BEGIN RECORDED DATA

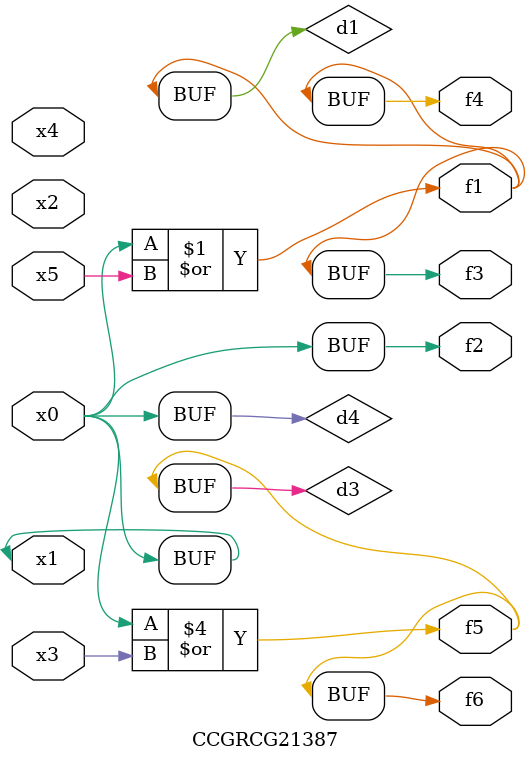
<source format=v>
module CCGRCG21387(
	input x0, x1, x2, x3, x4, x5,
	output f1, f2, f3, f4, f5, f6
);

	wire d1, d2, d3, d4;

	or (d1, x0, x5);
	xnor (d2, x1, x4);
	or (d3, x0, x3);
	buf (d4, x0, x1);
	assign f1 = d1;
	assign f2 = d4;
	assign f3 = d1;
	assign f4 = d1;
	assign f5 = d3;
	assign f6 = d3;
endmodule

</source>
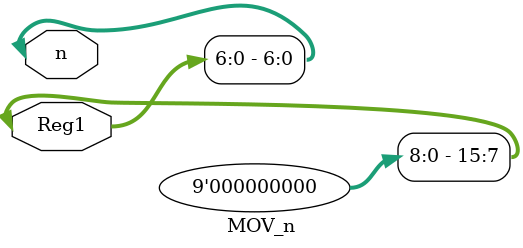
<source format=v>

module MOV_n (Reg1, n);

input [15:0] Reg1;
input [6:0] n;

assign Reg1 = n;

endmodule
</source>
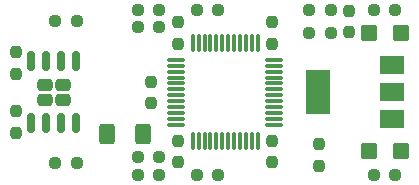
<source format=gtp>
%TF.GenerationSoftware,KiCad,Pcbnew,(6.0.0)*%
%TF.CreationDate,2025-09-03T22:59:35+02:00*%
%TF.ProjectId,Smart Servo Control Board Rev.1,536d6172-7420-4536-9572-766f20436f6e,rev?*%
%TF.SameCoordinates,Original*%
%TF.FileFunction,Paste,Top*%
%TF.FilePolarity,Positive*%
%FSLAX46Y46*%
G04 Gerber Fmt 4.6, Leading zero omitted, Abs format (unit mm)*
G04 Created by KiCad (PCBNEW (6.0.0)) date 2025-09-03 22:59:35*
%MOMM*%
%LPD*%
G01*
G04 APERTURE LIST*
G04 Aperture macros list*
%AMRoundRect*
0 Rectangle with rounded corners*
0 $1 Rounding radius*
0 $2 $3 $4 $5 $6 $7 $8 $9 X,Y pos of 4 corners*
0 Add a 4 corners polygon primitive as box body*
4,1,4,$2,$3,$4,$5,$6,$7,$8,$9,$2,$3,0*
0 Add four circle primitives for the rounded corners*
1,1,$1+$1,$2,$3*
1,1,$1+$1,$4,$5*
1,1,$1+$1,$6,$7*
1,1,$1+$1,$8,$9*
0 Add four rect primitives between the rounded corners*
20,1,$1+$1,$2,$3,$4,$5,0*
20,1,$1+$1,$4,$5,$6,$7,0*
20,1,$1+$1,$6,$7,$8,$9,0*
20,1,$1+$1,$8,$9,$2,$3,0*%
G04 Aperture macros list end*
%ADD10RoundRect,0.250000X-0.395000X0.255000X-0.395000X-0.255000X0.395000X-0.255000X0.395000X0.255000X0*%
%ADD11RoundRect,0.150000X-0.150000X0.662500X-0.150000X-0.662500X0.150000X-0.662500X0.150000X0.662500X0*%
%ADD12RoundRect,0.237500X0.250000X0.237500X-0.250000X0.237500X-0.250000X-0.237500X0.250000X-0.237500X0*%
%ADD13RoundRect,0.237500X-0.250000X-0.237500X0.250000X-0.237500X0.250000X0.237500X-0.250000X0.237500X0*%
%ADD14RoundRect,0.237500X-0.237500X0.250000X-0.237500X-0.250000X0.237500X-0.250000X0.237500X0.250000X0*%
%ADD15RoundRect,0.250000X-0.400000X-0.625000X0.400000X-0.625000X0.400000X0.625000X-0.400000X0.625000X0*%
%ADD16RoundRect,0.250000X-0.450000X-0.425000X0.450000X-0.425000X0.450000X0.425000X-0.450000X0.425000X0*%
%ADD17R,2.000000X1.500000*%
%ADD18R,2.000000X3.800000*%
%ADD19RoundRect,0.237500X0.237500X-0.250000X0.237500X0.250000X-0.237500X0.250000X-0.237500X-0.250000X0*%
%ADD20RoundRect,0.075000X-0.075000X0.662500X-0.075000X-0.662500X0.075000X-0.662500X0.075000X0.662500X0*%
%ADD21RoundRect,0.075000X-0.662500X0.075000X-0.662500X-0.075000X0.662500X-0.075000X0.662500X0.075000X0*%
G04 APERTURE END LIST*
D10*
%TO.C,U2*%
X39800000Y-36870000D03*
X38200000Y-38130000D03*
X38200000Y-36870000D03*
X39800000Y-38130000D03*
D11*
X40905000Y-34862500D03*
X39635000Y-34862500D03*
X38365000Y-34862500D03*
X37095000Y-34862500D03*
X37095000Y-40137500D03*
X38365000Y-40137500D03*
X39635000Y-40137500D03*
X40905000Y-40137500D03*
%TD*%
D12*
%TO.C,C11*%
X47912500Y-43000000D03*
X46087500Y-43000000D03*
%TD*%
D13*
%TO.C,R10*%
X51087500Y-44500000D03*
X52912500Y-44500000D03*
%TD*%
D14*
%TO.C,C9*%
X47250000Y-36587500D03*
X47250000Y-38412500D03*
%TD*%
D13*
%TO.C,C16*%
X66087500Y-44500000D03*
X67912500Y-44500000D03*
%TD*%
D15*
%TO.C,R4*%
X43450000Y-41000000D03*
X46550000Y-41000000D03*
%TD*%
D12*
%TO.C,L1*%
X40912500Y-31500000D03*
X39087500Y-31500000D03*
%TD*%
D13*
%TO.C,R9*%
X46087500Y-44500000D03*
X47912500Y-44500000D03*
%TD*%
D14*
%TO.C,C3*%
X57500000Y-31587500D03*
X57500000Y-33412500D03*
%TD*%
%TO.C,C10*%
X35750000Y-34087500D03*
X35750000Y-35912500D03*
%TD*%
D13*
%TO.C,C15*%
X66087500Y-30500000D03*
X67912500Y-30500000D03*
%TD*%
D14*
%TO.C,C7*%
X64000000Y-30587500D03*
X64000000Y-32412500D03*
%TD*%
D13*
%TO.C,R6*%
X51087500Y-30500000D03*
X52912500Y-30500000D03*
%TD*%
D16*
%TO.C,C17*%
X65650000Y-42500000D03*
X68350000Y-42500000D03*
%TD*%
D17*
%TO.C,U4*%
X67650000Y-39800000D03*
D18*
X61350000Y-37500000D03*
D17*
X67650000Y-37500000D03*
X67650000Y-35200000D03*
%TD*%
D13*
%TO.C,R7*%
X60587500Y-30500000D03*
X62412500Y-30500000D03*
%TD*%
D19*
%TO.C,C12*%
X61400000Y-43712500D03*
X61400000Y-41887500D03*
%TD*%
D13*
%TO.C,C8*%
X46087500Y-32000000D03*
X47912500Y-32000000D03*
%TD*%
D14*
%TO.C,C2*%
X35750000Y-39087500D03*
X35750000Y-40912500D03*
%TD*%
D12*
%TO.C,L2*%
X40912500Y-43500000D03*
X39087500Y-43500000D03*
%TD*%
D16*
%TO.C,C14*%
X65650000Y-32500000D03*
X68350000Y-32500000D03*
%TD*%
D19*
%TO.C,C1*%
X49500000Y-43412500D03*
X49500000Y-41587500D03*
%TD*%
D13*
%TO.C,R5*%
X46087500Y-30500000D03*
X47912500Y-30500000D03*
%TD*%
D19*
%TO.C,C5*%
X57500000Y-43412500D03*
X57500000Y-41587500D03*
%TD*%
D20*
%TO.C,U1*%
X56250000Y-33337500D03*
X55750000Y-33337500D03*
X55250000Y-33337500D03*
X54750000Y-33337500D03*
X54250000Y-33337500D03*
X53750000Y-33337500D03*
X53250000Y-33337500D03*
X52750000Y-33337500D03*
X52250000Y-33337500D03*
X51750000Y-33337500D03*
X51250000Y-33337500D03*
X50750000Y-33337500D03*
D21*
X49337500Y-34750000D03*
X49337500Y-35250000D03*
X49337500Y-35750000D03*
X49337500Y-36250000D03*
X49337500Y-36750000D03*
X49337500Y-37250000D03*
X49337500Y-37750000D03*
X49337500Y-38250000D03*
X49337500Y-38750000D03*
X49337500Y-39250000D03*
X49337500Y-39750000D03*
X49337500Y-40250000D03*
D20*
X50750000Y-41662500D03*
X51250000Y-41662500D03*
X51750000Y-41662500D03*
X52250000Y-41662500D03*
X52750000Y-41662500D03*
X53250000Y-41662500D03*
X53750000Y-41662500D03*
X54250000Y-41662500D03*
X54750000Y-41662500D03*
X55250000Y-41662500D03*
X55750000Y-41662500D03*
X56250000Y-41662500D03*
D21*
X57662500Y-40250000D03*
X57662500Y-39750000D03*
X57662500Y-39250000D03*
X57662500Y-38750000D03*
X57662500Y-38250000D03*
X57662500Y-37750000D03*
X57662500Y-37250000D03*
X57662500Y-36750000D03*
X57662500Y-36250000D03*
X57662500Y-35750000D03*
X57662500Y-35250000D03*
X57662500Y-34750000D03*
%TD*%
D13*
%TO.C,R8*%
X60587500Y-32500000D03*
X62412500Y-32500000D03*
%TD*%
D14*
%TO.C,C4*%
X49500000Y-31587500D03*
X49500000Y-33412500D03*
%TD*%
M02*

</source>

END RECORDED DATA

### DESCRIPTION OF THE TASK
Check each line above for the string "macros" and copy every line that has it.

### ANSWER BELOW
G04 Aperture macros list*
G04 Aperture macros list end*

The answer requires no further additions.